Claude becomes faster when it isn’t blocked every minute.

But you keep control by allowing only safe patterns.


Step 11: Let Claude Use Your Real Tools (MCP + Team Config)

What Boris does:
Claude uses his tools like:

  • Slack (search + post via MCP server)
  • BigQuery queries (bq CLI)
  • Sentry logs

The MCP configuration is checked into a shared file like:

.mcp.json

Why it matters

Claude becomes useful beyond code:

  • debug faster
  • answer analytics questions
  • pull error logs
  • notify teammates

This is the jump from “coding assistant” → “engineering agent.”


Step 12: Long-Running Work: Background Verification + Stop Hooks

What Boris does (for long tasks):
He uses one of:

  • (a) prompt Claude to verify with a background agent when done
  • (b) use an agent “Stop hook” so verification happens deterministically
  • (c) use tools/plugins to manage long-running flows

He also uses permission modes (often in sandbox) to reduce interruptions so Claude can keep working.

Why it matters

Long tasks fail quietly unless you force a “done means verified” rule.

The fix is to make verification automatic at the end.


Step 13: The Most Important Tip: Give Claude a Verification Loop

Boris says this is the biggest lever:

Give Claude a way to verify its work.
If Claude has a feedback loop, output quality improves 2–3x.

What they do:

  • Every change is tested on claude.ai/code using a Chrome extension
  • It opens a browser, tests UI, iterates until UX feels good

Verification differs by domain:

  • run bash command
  • run full test suite
  • run UI tests in browser
  • phone simulator
  • end-to-end checks

Why it matters (this is the secret)

AI is strongest when it can:

  • do work
  • check results
  • fix its own mistakes

Without verification, it stops at “looks right.”

With verification, it stops at “works.”


A Copy-Paste “Starter Kit” Workflow (Simple Version)

If you want the easiest version to implement this week:

Day 1: Solo setup

  1. Run 3 parallel Claude sessions (local terminal)
  2. Add a CLAUDE.md with your dev workflow
  3. Use Plan mode → then execute
  4. Always ask Claude to run tests before finishing

Day 3: Team setup

  1. Put CLAUDE.md in git
  2. Add 5 rules from real mistakes
  3. Add /pr and /test slash commands

Day 7: Automation setup

  1. Add formatter hook
  2. Add verify-app subagent
  3. Add safe permissions rules

This gets you 80% of the benefit.


FAQs

What is CLAUDE.md used for?

It’s a shared instruction file checked into your repo that tells Claude how your team works (commands, rules, “don’t do this again”), so outputs become consistent.

Why run multiple Claude sessions at once?

Because real development is many parallel tasks (debug, tests, refactor, docs). Multiple sessions prevent context switching and waiting.

What is Plan mode and why start there?

Plan mode forces Claude to outline steps before editing code, reducing wrong assumptions and rework. Good plans lead to 1-shot execution.
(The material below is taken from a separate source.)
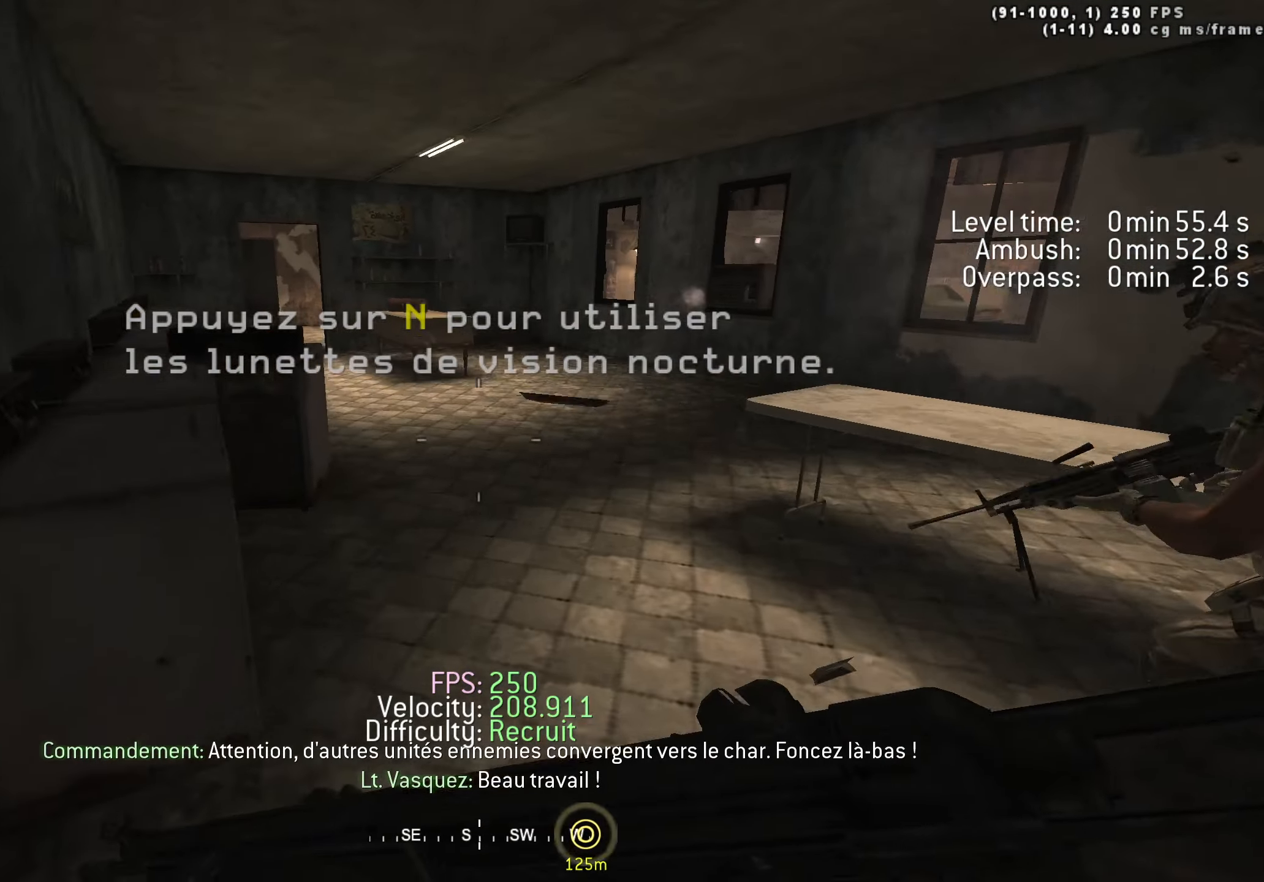
{"keys": ["a", "w"], "events": [[16, "a", "up"], [383, "a", "down"]]}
What are slash commands in Claude Code?

Reusable command templates stored in your repo that automate repeated tasks like commit/push/PR creation, tests, linting, etc.

What are subagents?

Specialized reusable agents (like “verify-app” or “code-simplifier”) that run common workflows without rewriting instructions each time.

What’s the biggest improvement you can make?
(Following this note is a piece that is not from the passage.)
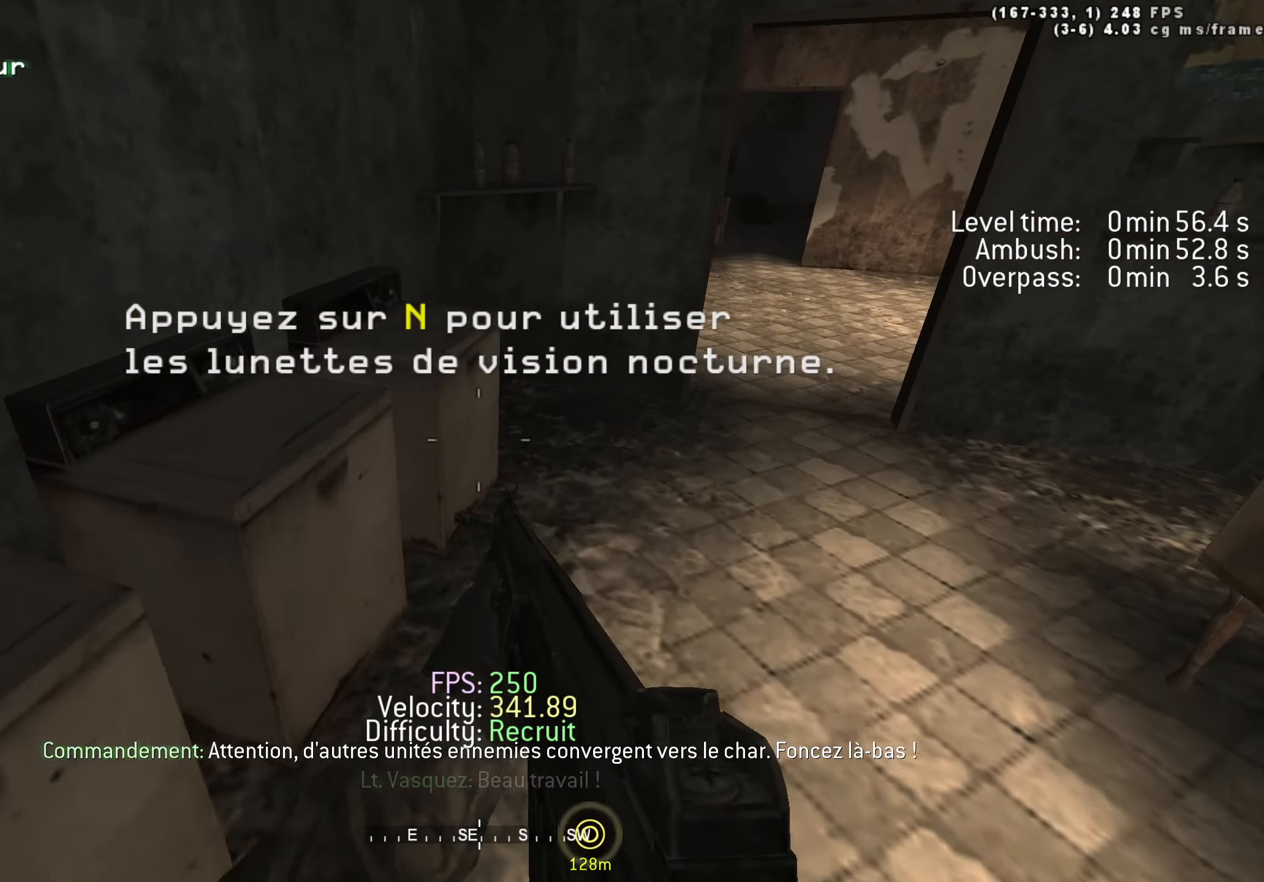
{"keys": ["a", "w"], "events": [[50, "shift", "down"], [133, "d", "down"], [233, "shift", "up"], [283, "d", "up"], [366, "a", "down"]]}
Give Claude a verification loop (tests, UI checks, scripts). Quality improves massively because Claude can iterate until it works.


Conclusion

Boris’s workflow isn’t “prompting better.”

It’s building a system where:

  • Claude works in parallel
  • the team teaches it continuously
  • repetitive work becomes commands
  • common tasks become subagents
  • code is auto-formatted
  • permissions don’t interrupt flow
  • every task ends in verification

That’s how you go from “AI helps sometimes” to “AI is a real engineering multiplier.”